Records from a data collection
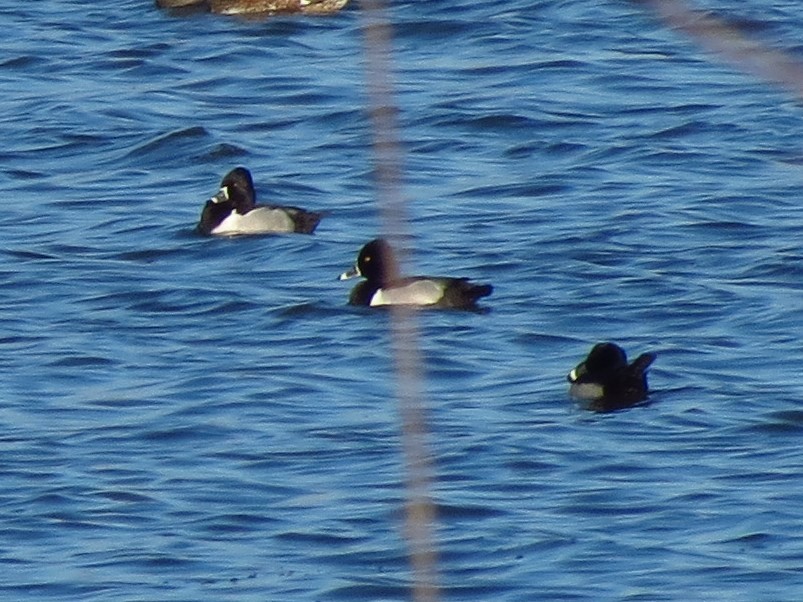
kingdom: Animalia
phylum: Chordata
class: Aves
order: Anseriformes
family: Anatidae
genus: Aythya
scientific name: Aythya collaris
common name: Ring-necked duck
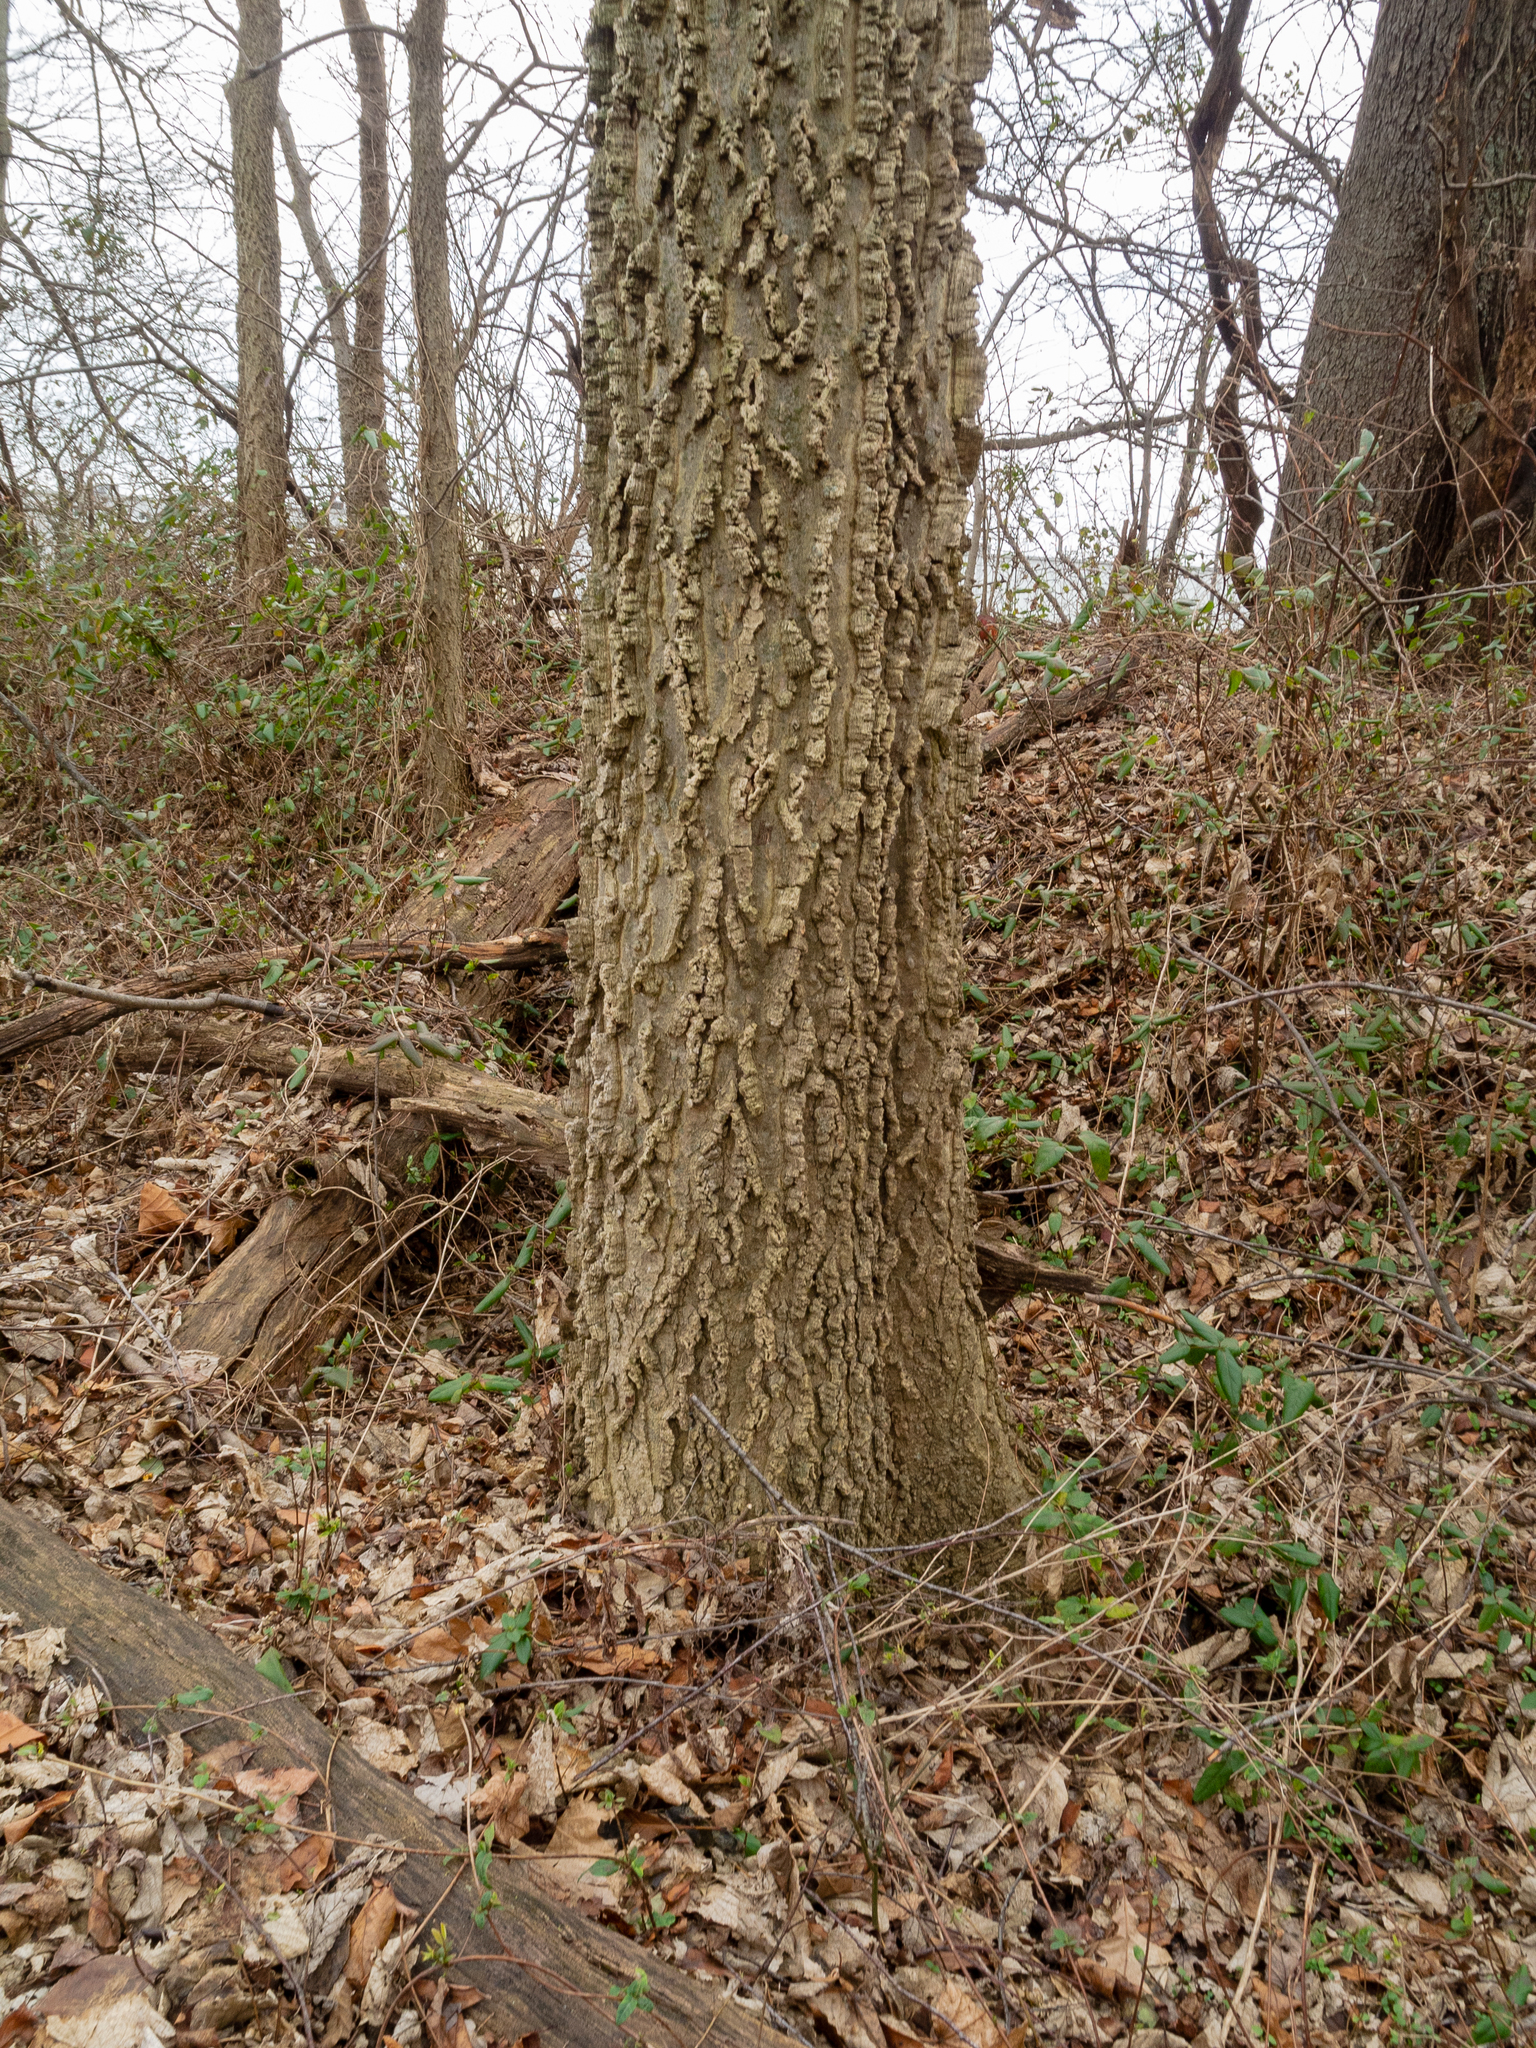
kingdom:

---

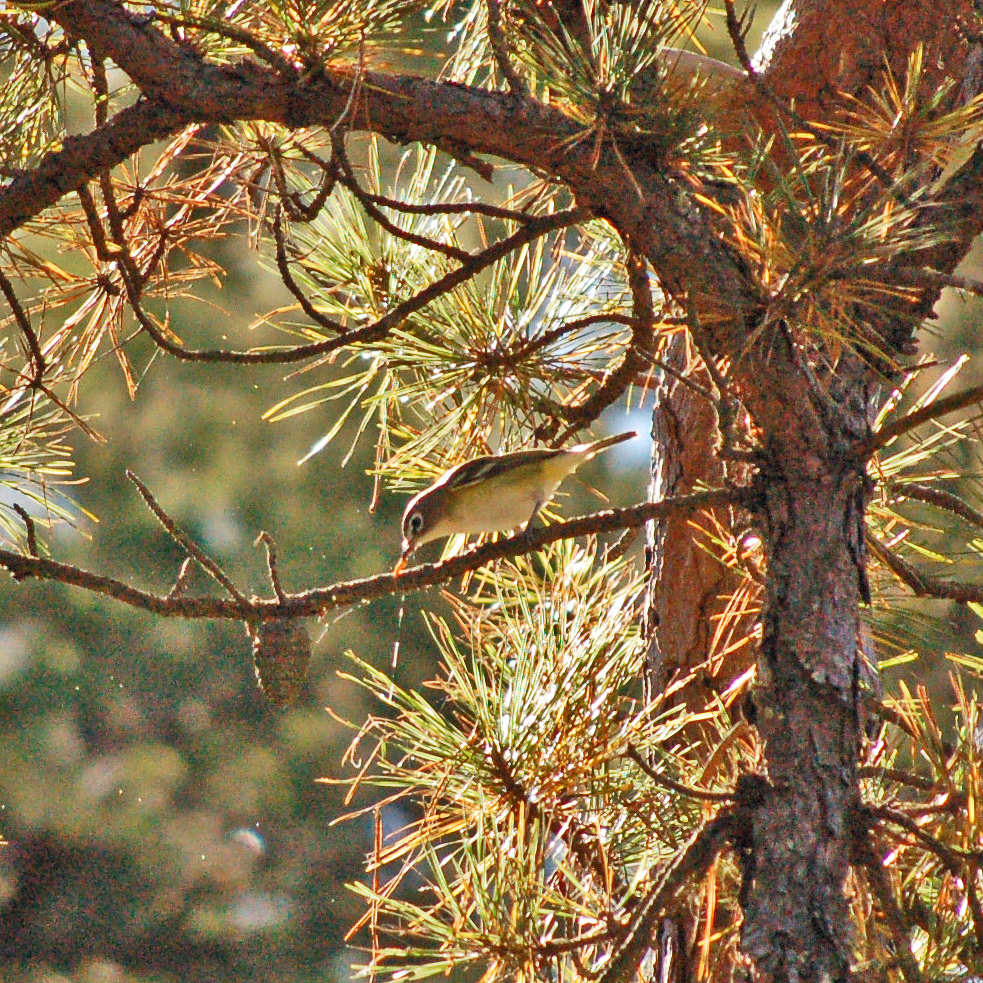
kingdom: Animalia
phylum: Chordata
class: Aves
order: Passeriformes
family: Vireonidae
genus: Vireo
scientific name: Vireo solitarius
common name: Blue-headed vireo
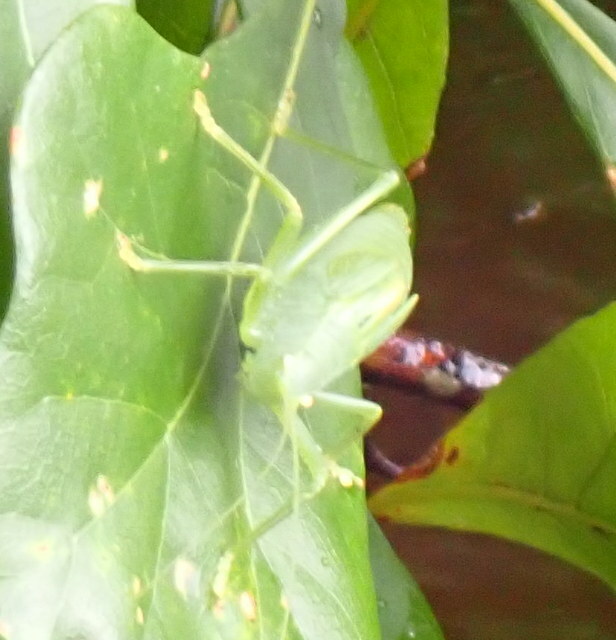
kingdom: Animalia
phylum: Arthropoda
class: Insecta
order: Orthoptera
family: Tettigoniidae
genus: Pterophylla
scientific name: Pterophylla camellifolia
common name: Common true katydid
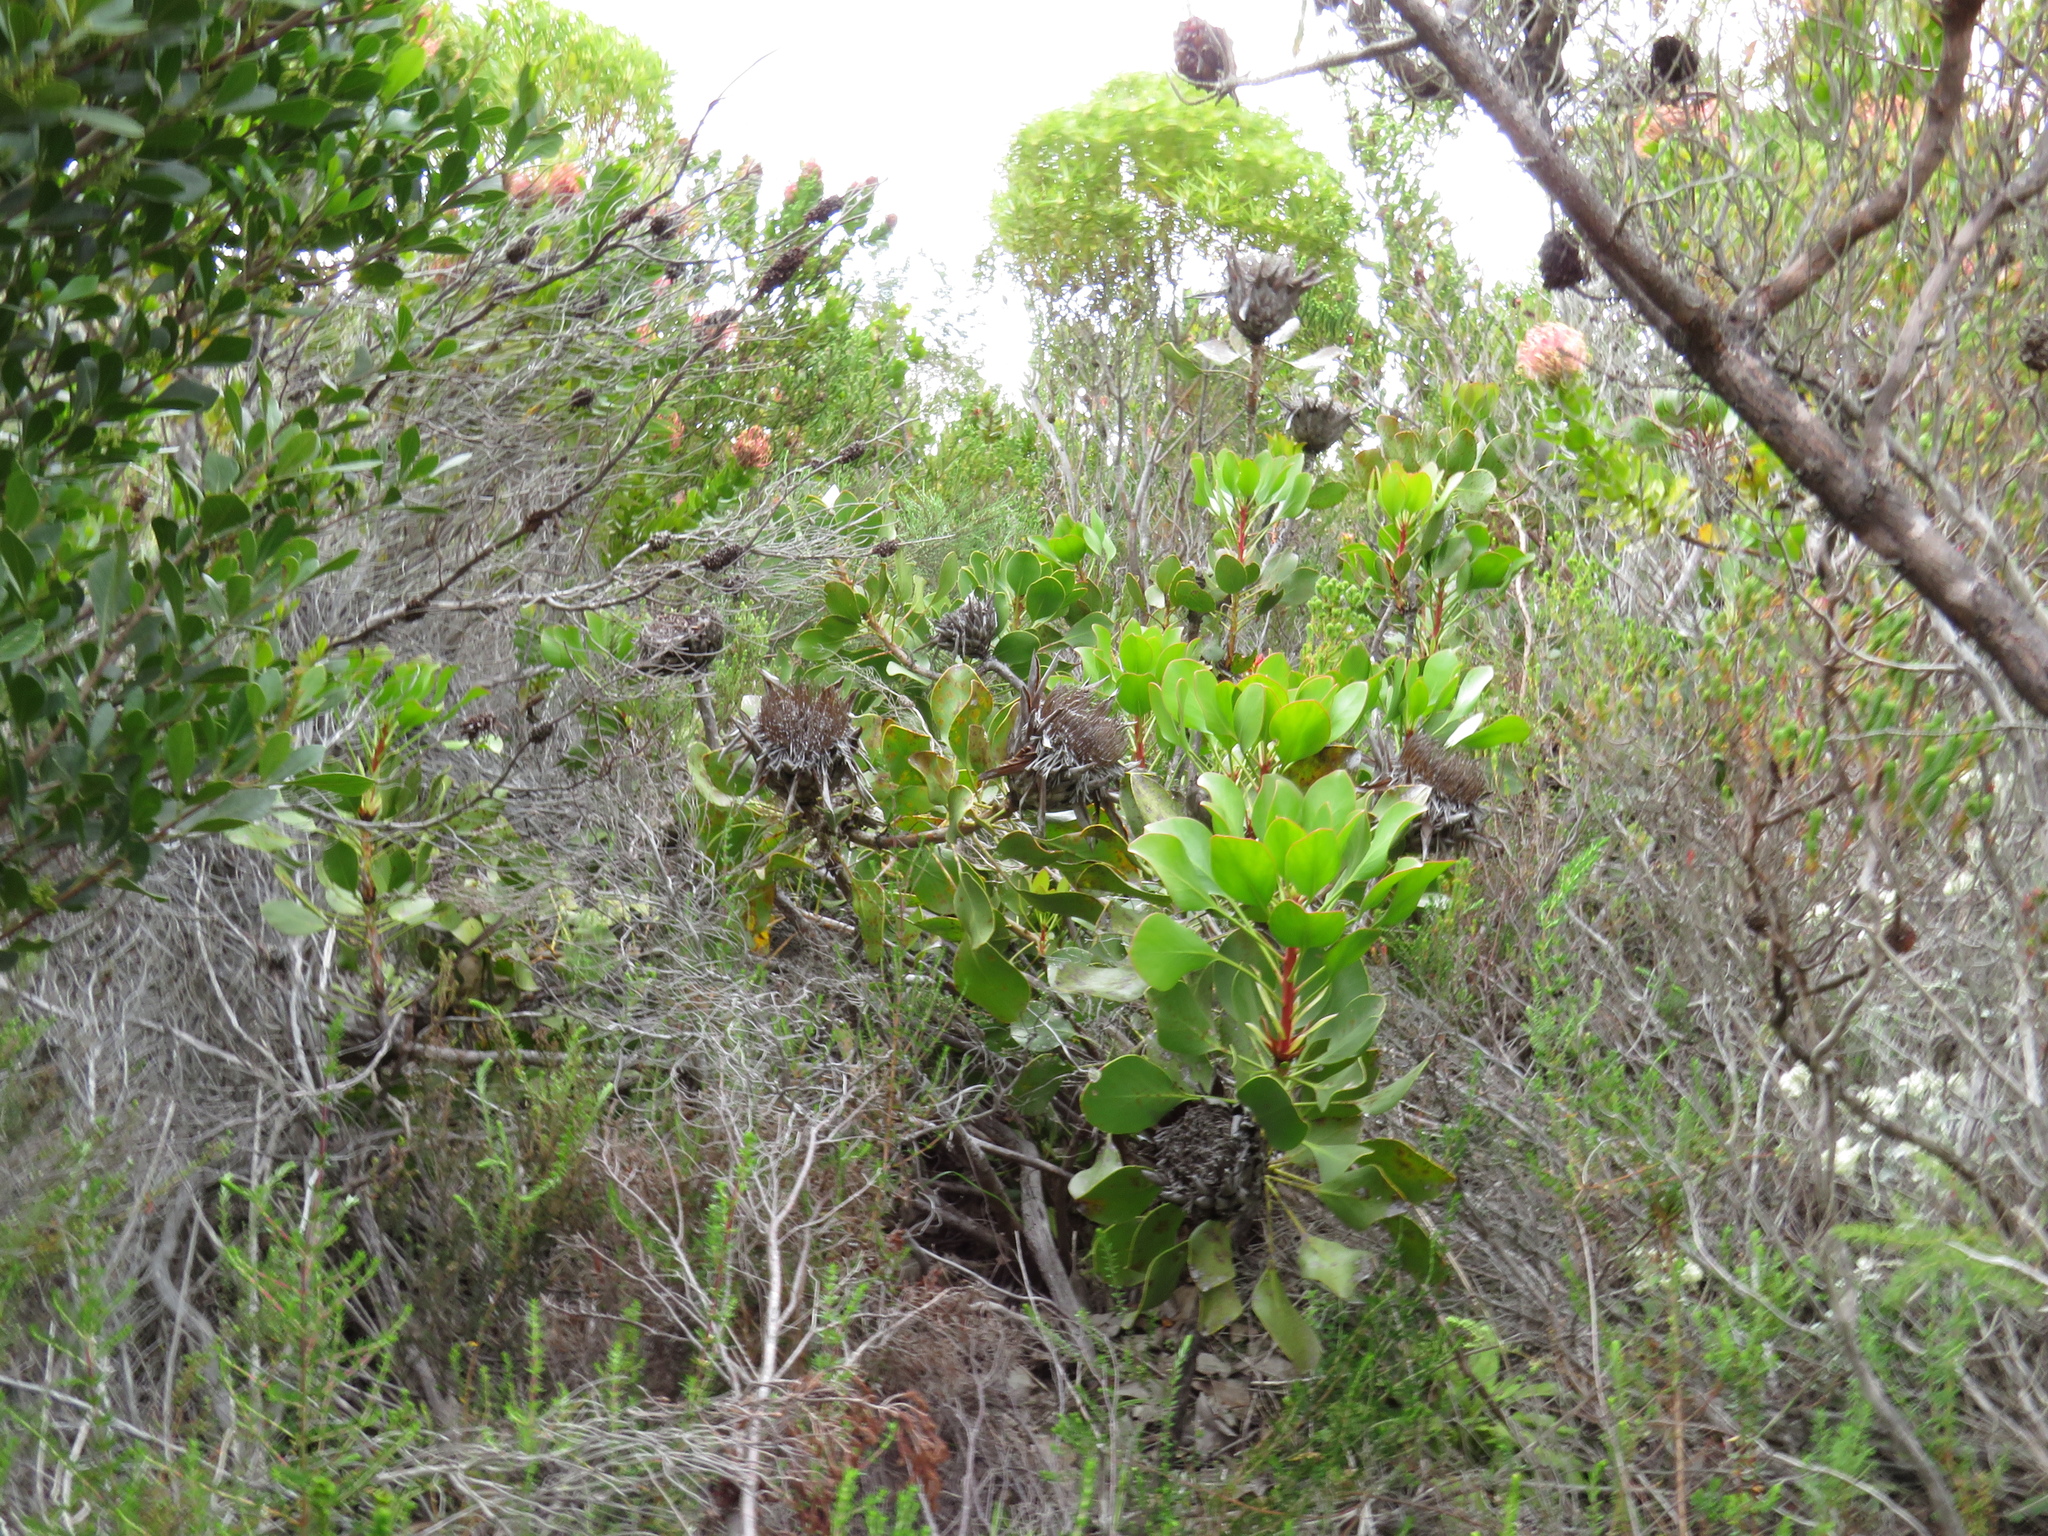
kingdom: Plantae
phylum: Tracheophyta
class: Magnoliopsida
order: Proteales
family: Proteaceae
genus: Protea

---

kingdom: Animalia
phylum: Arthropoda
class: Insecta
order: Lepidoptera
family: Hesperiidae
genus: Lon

Problem to solve — Recast the part of the data that opens with the line containing "family: Tettigoniidae" and closes with the line containing "genus: Protea" as a Markdown table with columns Row and Entry, numbering each line and skipping blank ones. Leave the pictures out.

Solution for this task —
| Row | Entry |
|---|---|
| 1 | family: Tettigoniidae |
| 2 | genus: Pterophylla |
| 3 | scientific name: Pterophylla camellifolia |
| 4 | common name: Common true katydid |
| 5 | kingdom: Plantae |
| 6 | phylum: Tracheophyta |
| 7 | class: Magnoliopsida |
| 8 | order: Proteales |
| 9 | family: Proteaceae |
| 10 | genus: Protea |